__EXTRACT__
══════════════════════════════
Tuesday, April 23, 2013

Just cos I'm here doesn't mean I like it.


Not gonna lie: I'm super tired of experiencing plain old bad taste. I don't know if the people I'm around are too drunk to notice, or if their desire to be drunk/ cool/ seen/ (all of the above) supersedes a desire to be in a pleasant environment. Maybe it also has to do with Santa Barbara being a small town with businesses that close soon after they open. Maybe this is why they close. Maybe not though, cos this is Santa Barbara, and I am one of the few people I know who seem bothered. Keep reading.

There's a new place in the Funk Zone of Santa Barbara that is trying to offer something new, hip, artsy, and just overall funky. My most recent interaction with this place involved their single occupancy bathroom which contains a toilet, a urinal, a sink, and a piano. The bathroom is large enough to put at least two stalls in, but instead, this establishment opted for the piano. There are so many things wrong with putting a piano in a bathroom-- sanitation alone should have been a thought. But what do you get when you put a drunk ass and a piano together? Now, imagine that happening in a bathroom. A bathroom that locks from the inside, which you are waiting to use. A bathroom you are waiting to use, but can't use because someone is "playing" (with) the piano. And what about when one of the two women that was using the bathroom opens the door, but the other woman won't stop playing the piano with drunk concentration? So much drunk concentration in fact that she doesn't see you've walked into the bathroom, and have asked her to please stop playing with the piano so you can piss (yea, that thing you're supposed to do in a bathroom besides playing a piano). Bathroom piano? I vote nay, it's not a good idea. How about try to be cool in another way? Well, they do.

The first time I went there, it was the soft opening (though I didn't really hear of them having a Grand Opening, so IDK what happened with that). The people who attended were a mix of scenesters and Santa Barbarans in their later twenties and on. I've been looking for a cool bar in Santa Barbara where I could feel comfortable, and hoped that this would be the spot, but quickly saw that it was not. In keeping with the exposed brick, concrete floored, industrial look of the bar, were large, acrylic pops of color over screen prints of nameless Native American faces. Canvas after canvas lined the brick walls completing the look of.... real America? Hardcore America? American grit? More like American habit of cultural appropriation. 

It's my instinct to be automatically suspicious of anything Native, ethnic, cultural, etc when it's in a setting of pure decoration. It's hard to explain: it's more of a feeling. In this case, I'm basically at a pricey hipster bar, and this is the shit on the walls. Nothing that explains the faces in the pieces. At the time, the piano in the bathroom didn't even stick out as something "different" because the wall decor was so distracting. Native faces modge podged onto a canvas with magazine prints, stencils, under acrylic paints, like comic book Warhol. Dang.

A few weeks later, I returned to the bar for a birthday celebration, and the artist was in the house. I approached him and amicably started a conversation in hopes of feeling comforted by the creator himself. NGL, I didn't have high hopes. The artist was an older, white man dressed in a bright green, sleeveless pullover cardigan with a screen printed native man wearing a feather headdress on the side. He completed his look with a light colored fedora, maybe it was straw, matching the color of the print on his sweater. He appreciated being identified as the artist behind the canvases, and when I said I wanted to ask him about his "inspiration" for his subject matter, he smiled and was ready to enlighten me. I told him that his choice of using Natives in pop art was "bold" and before I could actually ask a question, he proudly said that he's heard that before. "Why did you do that?" I asked. I couldn't hear much of what he said over the noisiness of the crowd, but I definitely heard him say that he's part Native American and that it all started with his screen printing work in fashion. He had been screen printing Natives on t-shirts for quite some time apparently. Fashion, the trillion dollar industry that has a bad habit of calling patterns "Aztec" and "Navajo", selling tribal jewelry, socks, and underwear at Urban Outfitters.
══════════════════════════════
[Dataset entries]
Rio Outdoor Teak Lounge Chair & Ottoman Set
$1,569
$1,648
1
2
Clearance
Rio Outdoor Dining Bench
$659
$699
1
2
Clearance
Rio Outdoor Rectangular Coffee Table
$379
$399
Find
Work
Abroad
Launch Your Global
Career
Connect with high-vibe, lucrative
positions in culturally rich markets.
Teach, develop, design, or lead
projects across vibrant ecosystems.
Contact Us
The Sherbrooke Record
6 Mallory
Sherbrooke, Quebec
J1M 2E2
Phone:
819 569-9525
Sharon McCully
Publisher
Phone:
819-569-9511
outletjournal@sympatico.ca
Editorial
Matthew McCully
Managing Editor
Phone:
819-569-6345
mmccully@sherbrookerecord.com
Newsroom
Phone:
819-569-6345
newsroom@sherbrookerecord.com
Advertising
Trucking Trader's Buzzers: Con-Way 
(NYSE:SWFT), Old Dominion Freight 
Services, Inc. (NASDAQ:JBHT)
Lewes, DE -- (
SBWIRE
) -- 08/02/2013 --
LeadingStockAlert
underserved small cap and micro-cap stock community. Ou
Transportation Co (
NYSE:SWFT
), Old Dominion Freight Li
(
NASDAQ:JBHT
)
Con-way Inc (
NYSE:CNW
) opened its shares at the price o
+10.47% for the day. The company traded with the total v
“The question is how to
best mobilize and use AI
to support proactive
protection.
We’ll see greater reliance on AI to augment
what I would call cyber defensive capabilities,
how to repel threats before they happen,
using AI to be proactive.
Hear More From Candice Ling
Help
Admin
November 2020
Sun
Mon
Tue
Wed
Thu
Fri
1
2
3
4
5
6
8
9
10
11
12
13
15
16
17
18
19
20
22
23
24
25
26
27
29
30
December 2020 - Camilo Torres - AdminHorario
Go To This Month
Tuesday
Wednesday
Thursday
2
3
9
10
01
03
══════════════════════════════
__ACTIVITY 1__
Summarize the post in two sentences.
__ACTIVITY 2__
Rewrite the post's passage from "Just cos I'm" up to and including "bothered. Keep reading.", swapping "drunk" for "tipsy".

__OUTPUT 1__
At a new bar in Santa Barbara's Funk Zone, the single-occupancy bathroom contains a piano, which the writer calls a bad idea after being kept waiting while a drunk woman went on playing it. The writer also sees the bar's canvases of Native American faces as cultural appropriation, and on meeting the artist, an older white man, heard him say he is part Native American and that the work began with his screen printing in fashion.

__OUTPUT 2__
Just cos I'm here doesn't mean I like it.


Not gonna lie: I'm super tired of experiencing plain old bad taste. I don't know if the people I'm around are too tipsy to notice, or if their desire to be tipsy/ cool/ seen/ (all of the above) supersedes a desire to be in a pleasant environment. Maybe it also has to do with Santa Barbara being a small town with businesses that close soon after they open. Maybe this is why they close. Maybe not though, cos this is Santa Barbara, and I am one of the few people I know who seem bothered. Keep reading.